Green Chile Chicken Quesadillas

Mission

4 flour tortillas

2 cups chopped or shredded cooked chicken

½ cup canned mil or hot green chile sauce

1 tsp cumin

1 can (15 oz) pinto beans, drained

2 cups shredded Monterey jack cheese (8 oz)

4 tbsp vegetable oil, divided

So I bought this thinking "jalapenos are green chiles so this is what I need" but this ended up being something red and tomatoey so don't do what I did.


In a medium bowl combine chicken, chile sauce, and cumin.

Lay tortillas on a work surface, and divide beans, chicken, and cheese between tortillas, placing all ingredients on ½ of each tortilla. 

So much stuffins!


Fold bare ½ of each tortilla over to cover fillings.

In a large nonstick skillet heat 1 tablespoon oil over medium heat.
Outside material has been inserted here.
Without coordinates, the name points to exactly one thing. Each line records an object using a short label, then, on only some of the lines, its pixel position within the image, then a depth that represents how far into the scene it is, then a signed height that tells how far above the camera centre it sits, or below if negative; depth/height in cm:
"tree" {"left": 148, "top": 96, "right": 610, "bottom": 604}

Place 1 quesadilla in skillet and cook, flipping once, until golden brown on both sides, 2-3 minutes per side. 

After you put the quesadilla in the pan you're going to spend some time just standing there with a turner trying to keep its guts inside of it.


Repeat with remaining oil and quesadillas. Cut quesadillas into wedges and serve warm.
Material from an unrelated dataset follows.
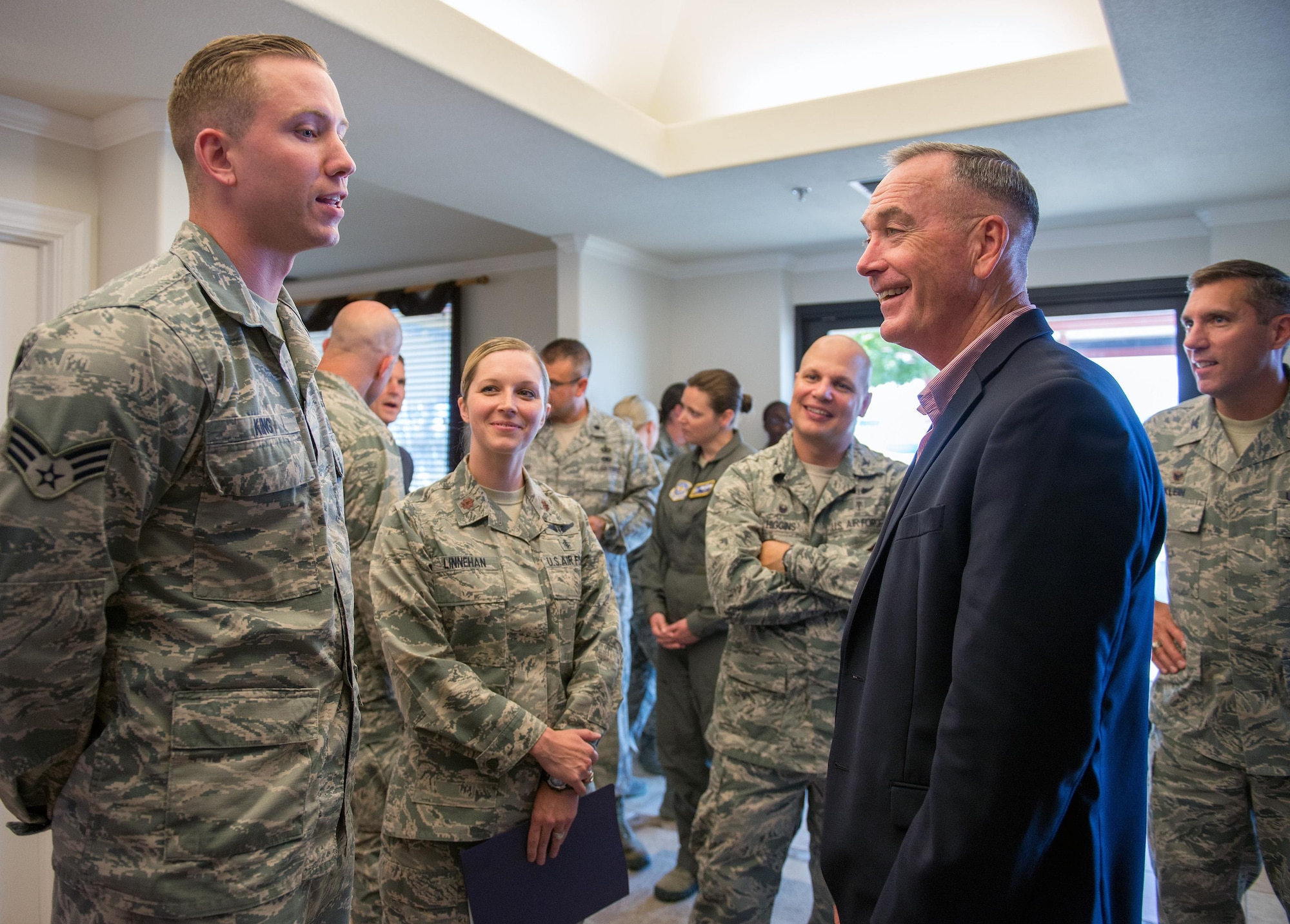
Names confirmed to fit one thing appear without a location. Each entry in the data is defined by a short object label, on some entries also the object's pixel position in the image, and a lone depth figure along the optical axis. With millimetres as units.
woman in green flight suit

Also be aware that the recipe tells you to cook them waaaay longer than you need to. This was my LEAST burned quesadilla.

My Rating: 4/5 "This was good, and I'm giving it extra points because it would have been better if I had made it with an actual green chile sauce. It's a little chubby for a quesadilla, but the flavors all work well together and it's satisfying. Just don't incinerate yours like I did mine."